To make the implementation work correctly, we need the implementing recipe to
read the attribute at run time. In this case, we can postpone the resolution
of the version property using lazy
in fb_awesomesoft/recipes/default.rb
:
...
package 'awesomesoft' do
version lazy { node['fb_awesomesoft']['version'] }
action :install
end
With a lazy property, the value saved into the resource collection is a proc, which will be evaluated at run time. The resource collection is thus:
package awesomesoft | template awesomesoft.conf | service awesomed |
---|---|---|
action :upgrade |
action :default |
action [:enable, :start] |
version proc { node['fb_awesomesoft']['version'] } |
When the package resource is converged at run-time, it will evaluate the node
attribute, and correctly set it to 42
.
Take this case:
resource 'some_thing' do
only_if { node['fb_awesomesoft']['enabled'] }
end
resource 'some_other_thing' do
only_if { node['fb_awesomesoft']['enabled'] }
end
This code looks like it could be simplified into the following:
# BAD - DON'T DO THIS
if node['fb_awesomesoft']['enabled'] {
resource 'some_thing'
resource 'some_other_thing'
}
This doesn't work, because the evaluation of
if node['fb_awesomesoft']['enabled']
happens at compile time, and if some
recipe later in the run list were to change it, it would be too late; the
resource would not have been defined. In the original (correct) code:
only_if { node['fb_awesomesoft']['enabled'] }
is a gate, which is evaluated
at run time, and is therefore API safe.
If you have to read the contents of one API in order to write another API, you
can often achieve this by using a whyrun_safe_ruby_block
which is prior to
the implementing resource. For example, to add an entry to the hash for each
fb_timers
job in an API-safe way, you can do:
whyrun_safe_ruby_block 'set fb_timer XAR environments' do
block do
node['fb_timers']['jobs'].each_key do |name|
node.default['fb_timers']['jobs'][name][
'service_options']['Environment=XAR_MOUNT_SEED'] = name
end
end
end
Since this is a ruby_block
, the read will happen at run time, and as long as
this resource is before the implementing resource (in this case the
fb_timers_setup 'fb_timers system setup'
resource in fb_timers
) this will
still be API-safe.
Library calls are often confusing.
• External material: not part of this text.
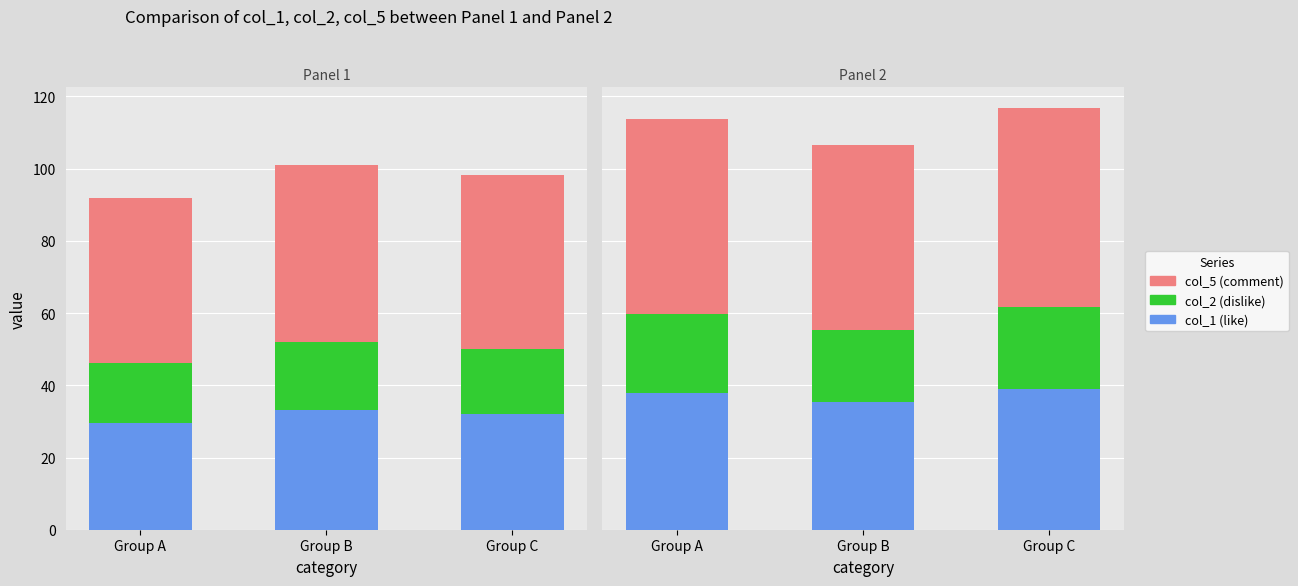

At which label is col_1 closest to 37?

Group A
The important thing to remember is that library code is not inherently compile-time nor runtime - it's simply where you call it. So, for example, in a recipe, this:
# do not do this
package FB::Thingy.determine_packages(node) do
action :upgrade
end
where determine_packages
is selecting packages based on the API attributes
set in the node, is not runtime-safe. The exact same code inside of a
custom resource would be runtime-safe. Or doing the following in a recipe
instead would also be runtime-safe:
package 'thingy packages' do
package_name lazy { FB::Thingy.determine_packages(node) }
action :upgrade
end
And, just to be clear, if a method never references the node, or anything in the node (or only references Ohai data), then it is inherently safe to call any time.